Young father, a little lost, precarious in the press, the narrator lives in a world in the process of extinction. Nothing serious: coming from a family decimated during the Revolution, he learned detachment. Too out of touch to have political convictions, he was not a royalist, but did not believe in the myth of a new France born in 1789… until the day Louis XVI appeared to him! What if he had fun rehabilitating this great unloved dandy, moving in spite of himself?
Louis-Henri de La Rochefoucauld is a literary critic and novelist. He is notably the author of La Révolution française and Le Club des vieux garçons.
The Prix des Deux Magots
The jury of the Prix des Deux Magots, chaired by Étienne de Montéty, brings together writers, personalities and journalists. The adventure began in 1933 at the terrace of the Deux Magots when a circle of writers (including Roger Vitrac) learned that the Prix Goncourt was awarded to André Malraux for La condition humaine. Offended, they expressed their dissatisfaction and decided on the spot to create the literary prize of the Deux Magots to break away from conformism, encourage creation and arouse a new artistic spirit. A jury of 13 authors is constituted who each give 100 francs as an endowment. The first winner was Raymond Queneau, leader of surrealism, for his novel, Le chiendent.
Since then, the prize has been awarded to promising authors every last Tuesday in January. The winning book must have been published in the year preceding the day of the award.
The Prix des Deux Magots is one of the oldest literary awards in France. It also has a budget of 7,700 euros to encourage and support the winners in their writing.
The Jury of the Prix des Deux Magots
The jury of the Prix des Deux Magots, chaired by Étienne de Montety, includes :
- Laurence Caracalla, journalist and writer
- Isabelle Carré, actress and writer
- Jean Chalon, journalist and writer
- Jean-Luc Coatalem, writer and journalist for Géo
- Eric Deschodt, journalist and writer
- Louis Doucet, laureate of the Académie Française
- Pauline Dreyfus, writer
- Benoît Duteurtre, producer and writer
- Pierre Kyria, literary critic
- Marianne Payot, journalist at L’Express
- Anne Pons, writer
The Prix des Deux Magots – Selection 2022
Four books were selected for this prize:
- Jérôme Chantreau, Belhazar, Editions Phebus
- Louis-Henri de la Rouchefoucauld, Castles of sand, Robert Laffont editions
- Simonetta Greggio, Bellissima, published by Stock
- Marie Vingtras, Blizzard, éditions de l’Olivier
The closing dinner of the Prix des Deux Magots 2022
Publishers and authors of the French publishing industry were gathered at Les Deux Magots for the grand closing dinner of the Prize.

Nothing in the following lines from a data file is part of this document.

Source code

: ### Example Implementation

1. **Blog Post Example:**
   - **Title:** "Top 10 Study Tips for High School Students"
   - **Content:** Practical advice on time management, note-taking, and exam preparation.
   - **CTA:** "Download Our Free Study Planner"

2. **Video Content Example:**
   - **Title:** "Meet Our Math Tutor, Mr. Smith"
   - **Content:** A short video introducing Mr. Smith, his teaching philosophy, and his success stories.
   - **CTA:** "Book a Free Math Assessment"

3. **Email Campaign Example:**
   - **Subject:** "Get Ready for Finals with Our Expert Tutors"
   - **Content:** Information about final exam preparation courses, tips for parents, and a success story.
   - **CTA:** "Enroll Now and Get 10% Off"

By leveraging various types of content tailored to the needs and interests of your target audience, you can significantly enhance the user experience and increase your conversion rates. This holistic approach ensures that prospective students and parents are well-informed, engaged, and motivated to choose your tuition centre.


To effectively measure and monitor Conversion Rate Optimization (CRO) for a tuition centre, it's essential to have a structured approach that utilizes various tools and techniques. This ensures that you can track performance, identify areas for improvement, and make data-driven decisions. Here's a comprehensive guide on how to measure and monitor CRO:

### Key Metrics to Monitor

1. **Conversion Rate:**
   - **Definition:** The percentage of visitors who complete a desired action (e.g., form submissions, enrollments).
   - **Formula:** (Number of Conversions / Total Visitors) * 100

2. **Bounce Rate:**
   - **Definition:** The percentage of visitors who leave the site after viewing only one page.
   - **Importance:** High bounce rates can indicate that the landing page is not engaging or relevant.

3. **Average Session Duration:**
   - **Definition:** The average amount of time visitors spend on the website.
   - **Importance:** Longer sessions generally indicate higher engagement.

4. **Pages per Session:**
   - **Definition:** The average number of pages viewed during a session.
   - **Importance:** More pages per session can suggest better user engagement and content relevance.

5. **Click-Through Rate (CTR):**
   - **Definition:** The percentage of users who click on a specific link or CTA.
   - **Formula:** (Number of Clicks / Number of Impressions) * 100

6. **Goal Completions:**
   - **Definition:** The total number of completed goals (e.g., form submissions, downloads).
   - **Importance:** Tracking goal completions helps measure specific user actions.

Last night at the Café littéraire, as in the salons of the same name, the ballet of spontaneous synchronized glances and conversations between the worthy representatives of French publishing and authors were going well. The guests enjoyed, for the occasion, refined dishes in several suites where the lobster salad preceded the white turbot and the veal chop. At
In the same place where Sartre, de Beauvoir, Hemingway and so many others once remade the world, the charm of this German-Pratin atmosphere was still intact around this gala dinner that Boris Vian would certainly not have denied!